» **Selected excerpt**
== Segment start ==

Child Poverty Policy: What Research Shows About Programs That Work
October 4, 2022
· 4 min read
Child poverty in the United States remains higher than in most comparable wealthy nations, despite decades of policy attention and significant public expenditure on programs serving low-income families with children. Research on the causes of child poverty, the effects of specific anti-poverty programs on family income and child wellbeing, and the long-term consequences of poverty experience in childhood has grown substantially and offers a basis for evaluating policy choices on their evidence rather than ideology.
Measuring child poverty is more complex than it might appear. The official poverty measure, which has been used since the 1960s, compares gross cash income to a threshold originally derived from food expenditure estimates and has been widely criticized for failing to account for taxes, in-kind benefits, work expenses, and regional cost of living variation. The Supplemental Poverty Measure, developed by the Census Bureau with input from experts, incorporates these factors and produces a more comprehensive picture of economic hardship. Research using the Supplemental Poverty Measure finds that programs including food assistance, housing subsidies, and the Earned Income Tax Credit reduce measured poverty substantially, while the official measure does not capture these effects.

== Segment end ==

» **Given data**
== Segment start ==

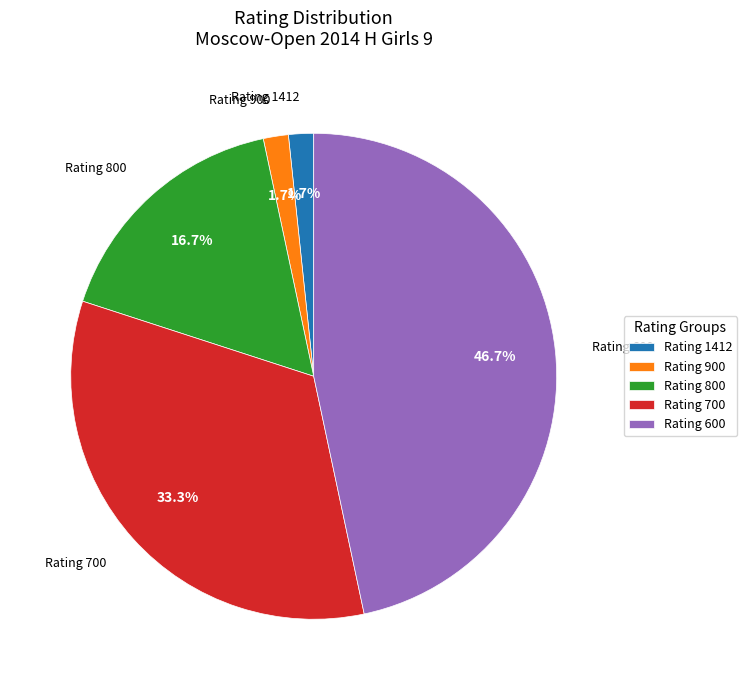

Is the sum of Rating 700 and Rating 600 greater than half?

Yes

== Segment end ==

» **Assigned task A**
Duplicate the child poverty policy passage, everything from "Measuring child poverty" down to "capture these effects.".
» **Assigned task B**
Go on with the child poverty policy text from the point where it stops.

» **Final answer A**
Measuring child poverty is more complex than it might appear. The official poverty measure, which has been used since the 1960s, compares gross cash income to a threshold originally derived from food expenditure estimates and has been widely criticized for failing to account for taxes, in-kind benefits, work expenses, and regional cost of living variation. The Supplemental Poverty Measure, developed by the Census Bureau with input from experts, incorporates these factors and produces a more comprehensive picture of economic hardship. Research using the Supplemental Poverty Measure finds that programs including food assistance, housing subsidies, and the Earned Income Tax Credit reduce measured poverty substantially, while the official measure does not capture these effects.

» **Final answer B**
The Earned Income Tax Credit is among the most studied and most evidence-supported anti-poverty programs in the United States. Research finds that the EITC increases employment among single parents, raises family income, reduces poverty, and produces significant positive effects on children's health, academic achievement, and long-term economic outcomes. Studies using quasi-experimental methods, including comparisons across states with different EITC supplement rates and comparisons of families on different sides of EITC phase-in thresholds, find consistent evidence of these effects. The EITC's work requirement, which limits benefits to families with earned income, is sometimes criticized for excluding the poorest families with no employment, but research on employment effects suggests the incentive structure has produced significant labor market participation among low-income parents.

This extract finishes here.